I am very keen to learn.  But I am not stupid.  Well that may be a moot point.  But my stupidity is confined to other matters and generally is not the sort that is keen to kill people through mis-adventure.  Dandelions struck me as a safe bet.  I know what they are.  Everyone knows what dandelions are.  Remember being taunted as a child for picking them?  Or was that just me?  I love the brilliant blooms and used to enjoy picking bunches of them to take home but each night I would lie rigid in bed with ‘Picking dandelions/Break the head/Picking dandelions/wet the bed!’ ringing in my ears.  As it happens, dandelions and bedwetting are linked, though you’d have to do considerably more than just break the heads from the stems.  You do not get a common name like piss-a-bed for no reason, you know.  It has diuretic properties if enough is consumed so perhaps dandelion tea may not be the best thing as a night-time drink.

But dandelion marmalade, well now that must surely be another thing?  I lost my marmalade virginity earlier this year when the Seville oranges were in season.  I found the chopping of the oranges to be strangely therapeutic.  Wielding sharp knives in my visually compromised state made everyone around me a tad nervous but no limbs, digits or even blood ended up in the final product.  Therefore I decided dandelion marmalade was the way to go.

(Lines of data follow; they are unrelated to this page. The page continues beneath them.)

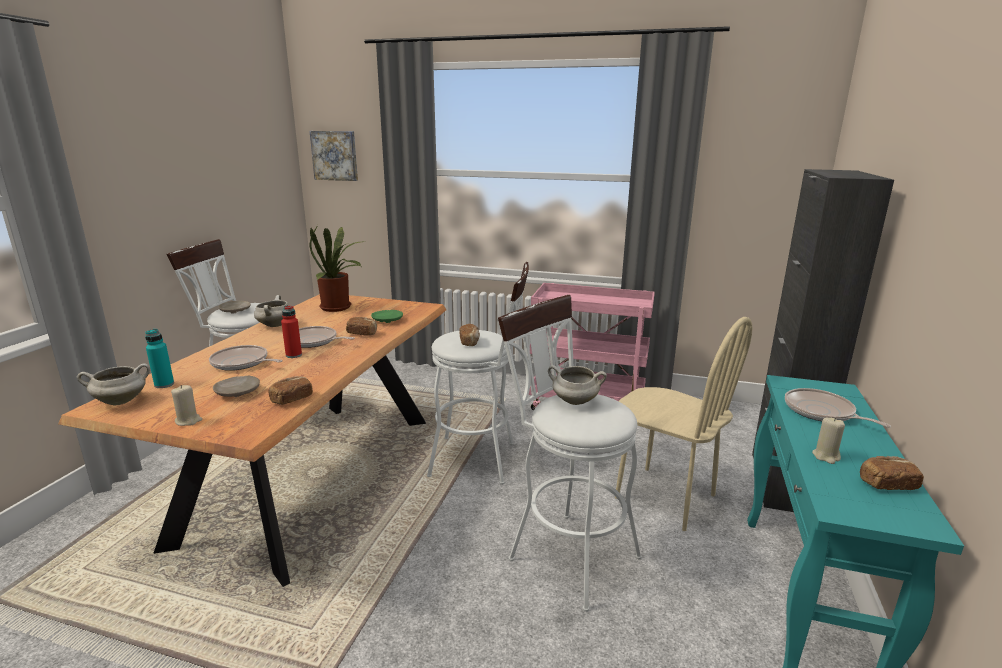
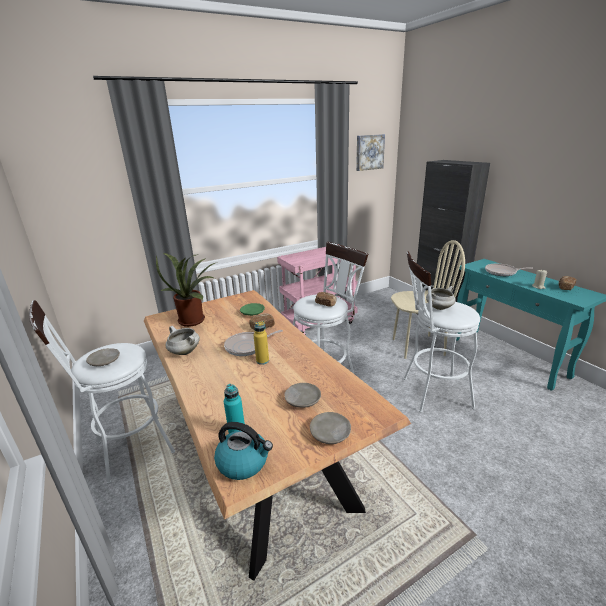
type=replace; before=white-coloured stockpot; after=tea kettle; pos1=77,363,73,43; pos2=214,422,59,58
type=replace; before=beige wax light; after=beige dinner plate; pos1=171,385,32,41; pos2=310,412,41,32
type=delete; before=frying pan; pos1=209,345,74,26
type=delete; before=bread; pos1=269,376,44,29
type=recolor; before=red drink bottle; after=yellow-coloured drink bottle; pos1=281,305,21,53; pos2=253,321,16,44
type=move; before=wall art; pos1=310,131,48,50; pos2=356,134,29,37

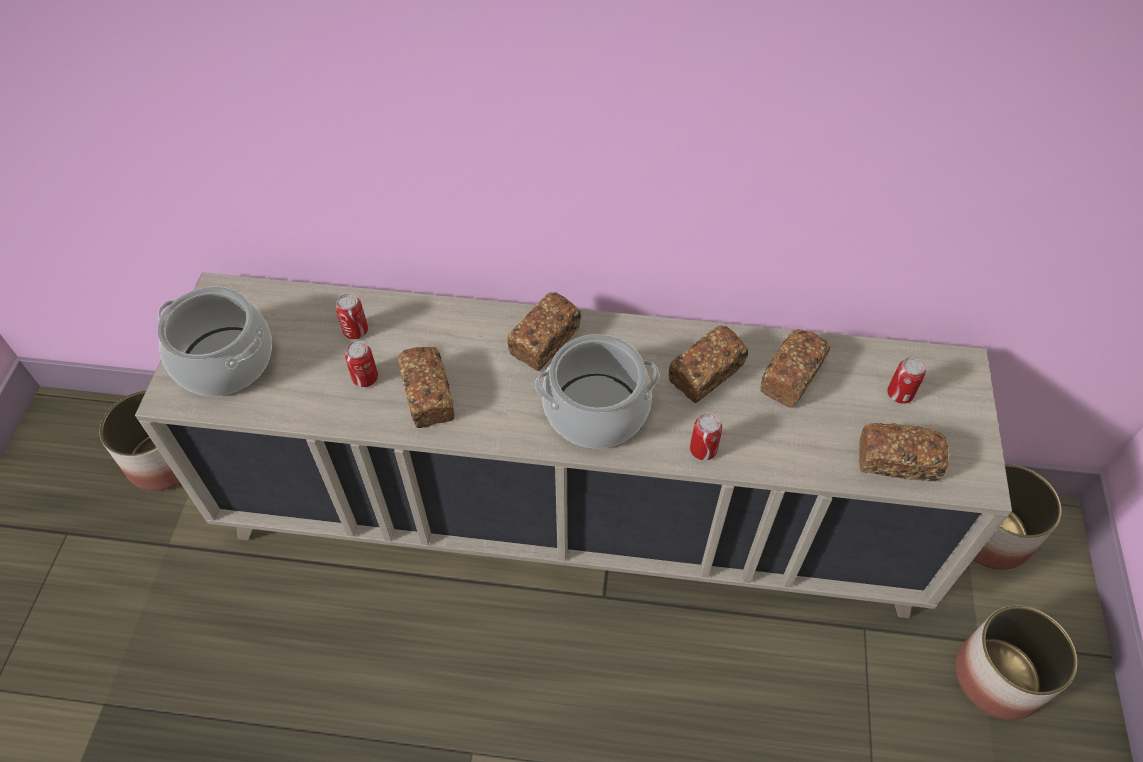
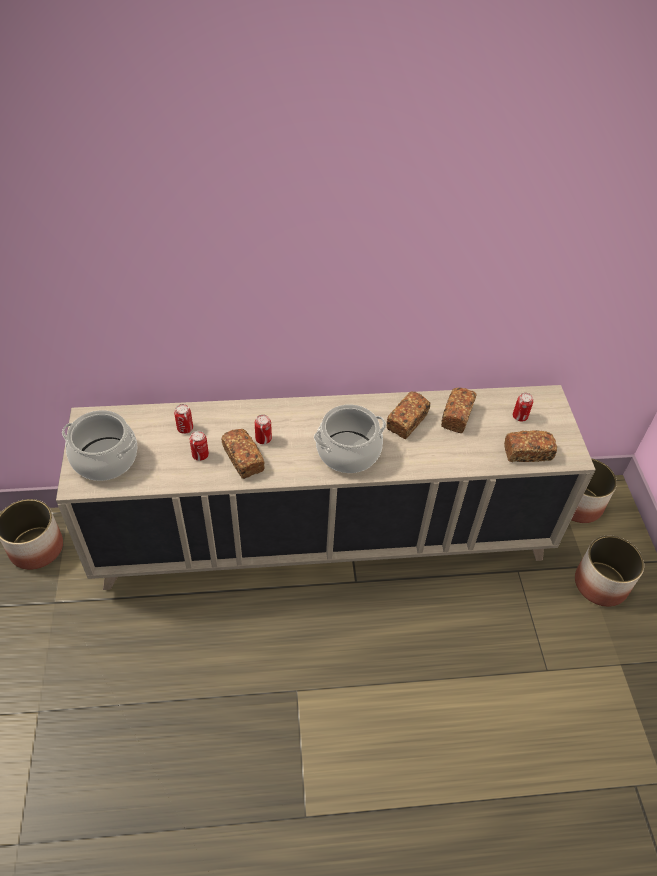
type=delete; before=bread; pos1=507,292,74,79
type=move; before=metal can; pos1=690,413,32,47; pos2=255,415,17,29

The recipe called for 80g of dandelion petals.  That is really quite a lot.  More than was available in my back garden, certainly.  I wasn’t up to yomping through the countryside as one of my facial plates had become chronically infected and at this point I was waiting for surgery to have it removed.  So I did a bit of scouting out my local area in my car and the best crop of flowers was on a patch of open greenery at the bottom of my road.  John Wright’s book assured me that in these days of lead free fuel, traffic fumes really do not travel far from the road so I decided they would do.  Besides, by this time while I was a woman possessed, I was also a woman extremely knackered.  I drove to the bottom of the road, staggered out of the car clutching a Tescos bag and a pair of scissors, then proceeded kneel in the middle of this area and snip away for about an hour.  I drew a lot of strange looks.  But what care I of that?!  The resulting marmalade is superlative.  If everything I make from wild food turns out to be this good then foraging is going to take up more and more of my time!

Dandelion Jelly Marmalade by John Wright

Makes about 5 jars

1 litre good-quality sharp, fresh apple juice (not from concentrate)

80g Dandelion petals

100ml

Freshly squeezed lemon juice (2-3 lemons)

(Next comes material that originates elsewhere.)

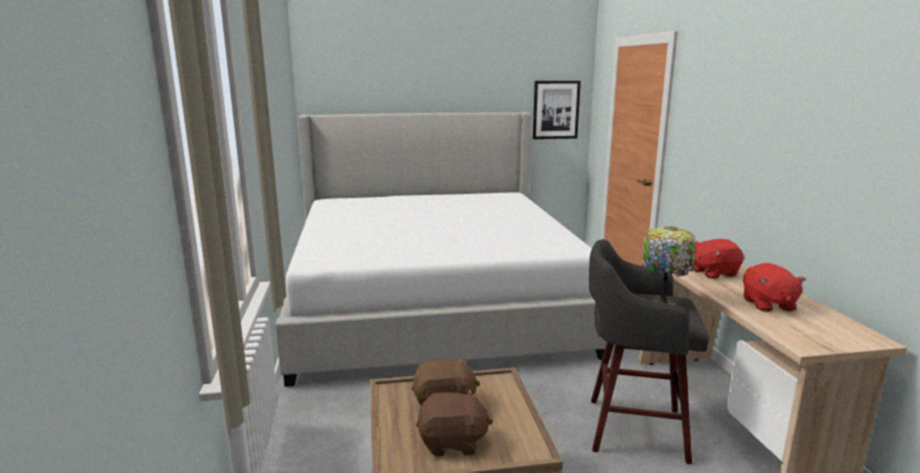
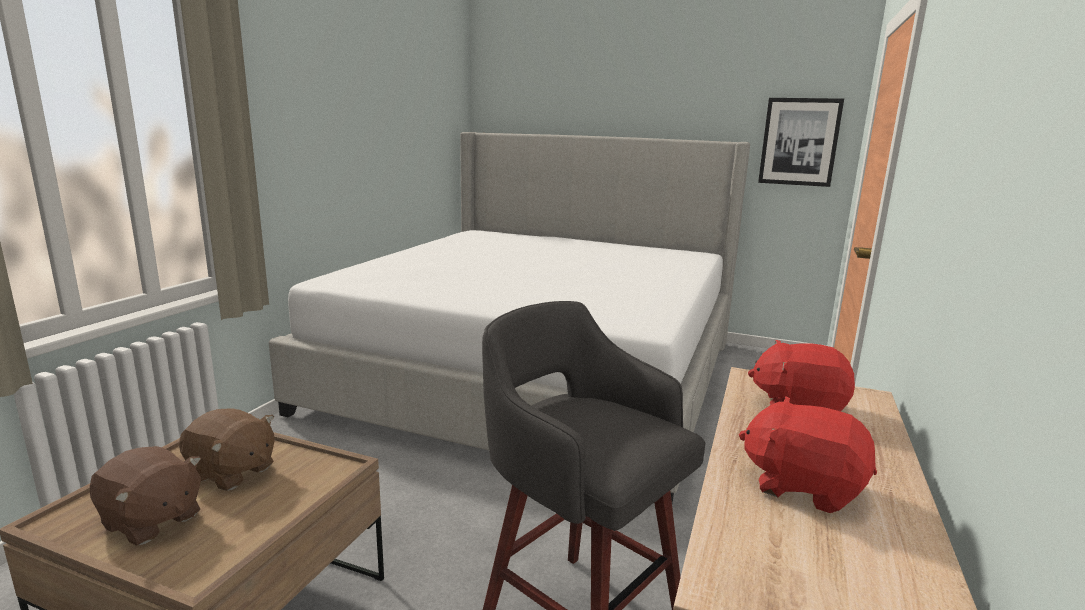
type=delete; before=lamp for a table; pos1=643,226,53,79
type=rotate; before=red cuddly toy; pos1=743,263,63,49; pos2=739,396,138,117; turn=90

750g jam sugar (with added pectin)

Pour the apple juice into a pan and stir in 60g of the dandelion petals.  Bring to simmering point and remove from heat.  Cover and leave to infuse overnight.

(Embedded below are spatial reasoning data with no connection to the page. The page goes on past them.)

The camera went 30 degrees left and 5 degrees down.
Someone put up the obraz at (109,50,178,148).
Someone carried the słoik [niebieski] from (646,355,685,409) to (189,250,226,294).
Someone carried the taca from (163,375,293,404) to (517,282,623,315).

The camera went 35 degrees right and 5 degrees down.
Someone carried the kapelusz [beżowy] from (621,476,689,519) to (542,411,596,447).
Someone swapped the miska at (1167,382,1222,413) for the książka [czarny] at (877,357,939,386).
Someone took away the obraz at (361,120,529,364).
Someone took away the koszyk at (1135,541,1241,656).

Next day, strain the juice through a sieve to remove the petals (they will have discoloured slightly).  Return the juice to the pan, add the lemon juice and heat slowly to boiling point.  Add the sugar and stir until dissolved, then add the remaining dandelion petals.  Increase the heat and boil rapidly for 6-7 mins or until setting point is reached.

Remove from the heat and skim the surface with a slotted spoon to remove any scum.  Pour into warm sterilised jam jars, cover and seal.  If you find the dandelion petals are floating to the surface, leave until the jelly is at room temperature and then give the jar a sharp shake.